To take advantage of lifetime charitable tax deductions, a couple may decide to give a personal residence to a favorite charity while retaining the right to live in the home throughout the rest of one or both of their lives or for a period of years. The gift is made by a deed to the charity along with an accompanying agreement between the charity and the life tenants regarding rights and responsibilities of each.
This type of gift can be particularly advantageous if the house has appreciated; you can take a charitable deduction based on the appreciated value without ever having to pay tax on the appreciation. Your deduction will be reduced, however, by the value you and your partner retain by living in the house for your lifetimes.

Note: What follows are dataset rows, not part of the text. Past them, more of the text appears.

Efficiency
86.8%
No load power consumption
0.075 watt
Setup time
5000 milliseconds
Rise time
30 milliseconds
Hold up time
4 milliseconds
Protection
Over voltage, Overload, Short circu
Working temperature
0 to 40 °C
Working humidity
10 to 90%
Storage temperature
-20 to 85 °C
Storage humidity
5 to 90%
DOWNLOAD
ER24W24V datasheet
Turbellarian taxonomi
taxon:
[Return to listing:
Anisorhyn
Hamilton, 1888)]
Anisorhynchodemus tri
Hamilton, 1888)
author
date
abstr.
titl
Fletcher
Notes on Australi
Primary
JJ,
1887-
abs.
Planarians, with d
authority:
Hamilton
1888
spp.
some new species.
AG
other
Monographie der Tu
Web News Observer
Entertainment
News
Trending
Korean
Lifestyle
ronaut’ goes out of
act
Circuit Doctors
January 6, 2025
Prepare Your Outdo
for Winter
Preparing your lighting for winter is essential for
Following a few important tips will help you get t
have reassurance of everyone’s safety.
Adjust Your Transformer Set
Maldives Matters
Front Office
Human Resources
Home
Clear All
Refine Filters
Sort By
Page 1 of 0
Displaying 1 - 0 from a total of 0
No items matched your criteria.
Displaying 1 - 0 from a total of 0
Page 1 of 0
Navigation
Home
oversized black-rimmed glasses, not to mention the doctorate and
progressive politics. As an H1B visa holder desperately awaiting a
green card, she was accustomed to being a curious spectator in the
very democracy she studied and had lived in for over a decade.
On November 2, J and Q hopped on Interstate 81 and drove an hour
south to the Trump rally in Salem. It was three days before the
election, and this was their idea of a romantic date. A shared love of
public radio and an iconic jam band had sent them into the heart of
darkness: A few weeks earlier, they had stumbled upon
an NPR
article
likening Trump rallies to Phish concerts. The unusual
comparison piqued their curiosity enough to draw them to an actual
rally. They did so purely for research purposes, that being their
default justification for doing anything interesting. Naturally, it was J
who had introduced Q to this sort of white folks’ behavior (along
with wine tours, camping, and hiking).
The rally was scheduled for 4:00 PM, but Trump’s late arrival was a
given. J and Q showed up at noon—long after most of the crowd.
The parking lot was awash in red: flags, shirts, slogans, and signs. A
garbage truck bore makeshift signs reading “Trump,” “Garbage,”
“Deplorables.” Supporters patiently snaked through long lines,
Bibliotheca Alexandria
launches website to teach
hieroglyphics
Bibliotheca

Gifts of retained life estates can be made during your lifetime or after your death for the benefit of a partner or another individual, thereby reducing your estate while providing a home for your surviving partner. However, you should not make such a gift if you want to retain the house for future generations or if there is a mortgage on the home.
Example: Angus and Beth have lived together as partners for 20 years, though they have chosen not to marry. Angus originally bought the home they currently occupy and has owned it outright for more than 25 years. During that time, it has appreciated greatly and is now his largest asset. He has often talked about wanting to donate it to support engineering programs at Duke. Beth understands Angus’ interest but wants assurance that she can continue living in their home if she survives him. To accomplish their mutual goals of preserving Beth’s home and fulfilling Angus’ philanthropic goals, Angus has given Duke the interest in their home while retaining a life estate—the right to remain there throughout his and Beth’s lifetimes. After both Angus and Beth pass away, Duke will sell the home and use the proceeds to fund the engineering programs Angus has chosen to support.